Dr. Jason Karlawish, an Alzheimer’s researcher at the University of Pennsylvania, did a formal study to gauge patients’ responses to learning that they had elevated levels of amyloid in their brain.

He did not see catastrophic reactions to the bad news. No one died by suicide.

Instead, many said they were taking steps to slow Alzheimer’s, putting their faith in healthy diets and exercise although no lifestyle measures have been shown to have an effect.

But some were not so sure getting a diagnosis had helped them. “You’ve now told me something about my future,” Dr. Karlawish recalled one patient telling him. “I can’t unlearn this.”

For some, the diagnosis has unleashed a storm of emotions.

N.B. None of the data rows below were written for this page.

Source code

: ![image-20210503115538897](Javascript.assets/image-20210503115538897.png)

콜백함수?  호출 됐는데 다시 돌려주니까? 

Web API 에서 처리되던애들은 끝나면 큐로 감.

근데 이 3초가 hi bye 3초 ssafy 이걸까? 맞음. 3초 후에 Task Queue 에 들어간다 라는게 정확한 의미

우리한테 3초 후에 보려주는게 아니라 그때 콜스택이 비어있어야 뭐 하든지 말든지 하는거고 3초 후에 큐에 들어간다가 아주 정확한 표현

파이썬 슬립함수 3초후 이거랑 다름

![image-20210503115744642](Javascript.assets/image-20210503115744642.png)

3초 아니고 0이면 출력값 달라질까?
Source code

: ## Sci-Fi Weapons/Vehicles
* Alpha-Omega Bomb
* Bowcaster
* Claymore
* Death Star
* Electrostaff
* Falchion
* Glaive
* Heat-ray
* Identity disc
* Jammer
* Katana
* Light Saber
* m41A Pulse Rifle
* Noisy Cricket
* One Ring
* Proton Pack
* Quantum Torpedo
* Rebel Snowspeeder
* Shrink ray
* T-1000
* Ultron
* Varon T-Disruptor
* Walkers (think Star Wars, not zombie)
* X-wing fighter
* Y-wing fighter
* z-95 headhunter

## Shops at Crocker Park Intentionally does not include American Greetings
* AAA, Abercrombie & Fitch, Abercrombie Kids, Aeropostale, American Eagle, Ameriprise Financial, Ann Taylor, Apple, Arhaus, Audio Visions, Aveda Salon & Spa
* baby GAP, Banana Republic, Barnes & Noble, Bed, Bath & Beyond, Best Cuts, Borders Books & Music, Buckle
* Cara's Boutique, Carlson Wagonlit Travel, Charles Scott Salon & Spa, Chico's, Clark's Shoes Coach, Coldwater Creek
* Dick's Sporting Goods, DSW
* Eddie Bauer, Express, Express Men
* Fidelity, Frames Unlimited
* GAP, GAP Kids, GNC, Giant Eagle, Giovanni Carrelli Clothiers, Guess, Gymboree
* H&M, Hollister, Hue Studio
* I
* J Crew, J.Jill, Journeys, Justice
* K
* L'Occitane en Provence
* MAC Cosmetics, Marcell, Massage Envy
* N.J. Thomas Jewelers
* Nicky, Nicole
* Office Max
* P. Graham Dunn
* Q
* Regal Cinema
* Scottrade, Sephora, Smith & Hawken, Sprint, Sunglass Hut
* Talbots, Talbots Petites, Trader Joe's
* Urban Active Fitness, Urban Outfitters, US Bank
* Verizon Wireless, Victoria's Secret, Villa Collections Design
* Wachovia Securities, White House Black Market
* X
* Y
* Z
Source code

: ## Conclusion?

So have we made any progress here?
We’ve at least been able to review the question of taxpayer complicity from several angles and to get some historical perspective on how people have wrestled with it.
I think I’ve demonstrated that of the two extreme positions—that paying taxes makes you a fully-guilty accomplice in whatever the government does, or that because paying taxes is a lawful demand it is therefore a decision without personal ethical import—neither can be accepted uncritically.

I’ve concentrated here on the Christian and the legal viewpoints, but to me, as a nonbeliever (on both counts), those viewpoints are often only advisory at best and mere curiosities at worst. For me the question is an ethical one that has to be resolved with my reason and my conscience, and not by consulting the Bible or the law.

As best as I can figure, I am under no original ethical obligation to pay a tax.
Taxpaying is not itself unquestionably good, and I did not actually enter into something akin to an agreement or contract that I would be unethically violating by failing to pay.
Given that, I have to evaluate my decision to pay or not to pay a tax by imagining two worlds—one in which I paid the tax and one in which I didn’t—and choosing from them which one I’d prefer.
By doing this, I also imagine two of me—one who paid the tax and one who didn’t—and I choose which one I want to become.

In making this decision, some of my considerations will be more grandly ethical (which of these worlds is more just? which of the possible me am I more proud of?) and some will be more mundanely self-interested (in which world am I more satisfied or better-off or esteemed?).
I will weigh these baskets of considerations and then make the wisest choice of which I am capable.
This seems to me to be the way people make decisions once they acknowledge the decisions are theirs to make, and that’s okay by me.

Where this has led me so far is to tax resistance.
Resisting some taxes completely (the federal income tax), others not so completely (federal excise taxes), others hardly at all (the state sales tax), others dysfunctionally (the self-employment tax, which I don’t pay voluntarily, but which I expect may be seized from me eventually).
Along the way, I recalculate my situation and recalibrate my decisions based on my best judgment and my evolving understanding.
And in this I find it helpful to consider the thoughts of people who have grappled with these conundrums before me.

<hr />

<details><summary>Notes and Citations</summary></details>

Wallace Rueckel, 75, of St. James, N.C., worries about what will happen as his disease progresses. He has been reluctant to let people other than relatives know he has early Alzheimer’s disease.

“I don’t want people to feel sorry for me,” he said.

Jay Reinstein of Raleigh, N.C., 58, learned he had early-stage Alzheimer’s disease in March of 2018. He stepped down from his job as an assistant city manager in Fayetteville, N.C., later that year.

“I was numb,” Mr. Reinstein said. “I loved working. Work was my life. That was my identity.”

And he was not the only one left reeling by the diagnosis.

“My wife is not doing well with this,” Mr. Reinstein said. “It has really taken a major toll on our family. I have become depressed.”

He worries what his life will be like in a few years. He worries that friends will fall away.

Mr. Reinstein has changed his diet, and now he exercises. He and his wife have made a will. He decided to become active in the Alzheimer’s Association and to do what he can to destigmatize the disease.

He is trying not to let the diagnosis take over his life. “I don’t want to be defined by the disease,” he said.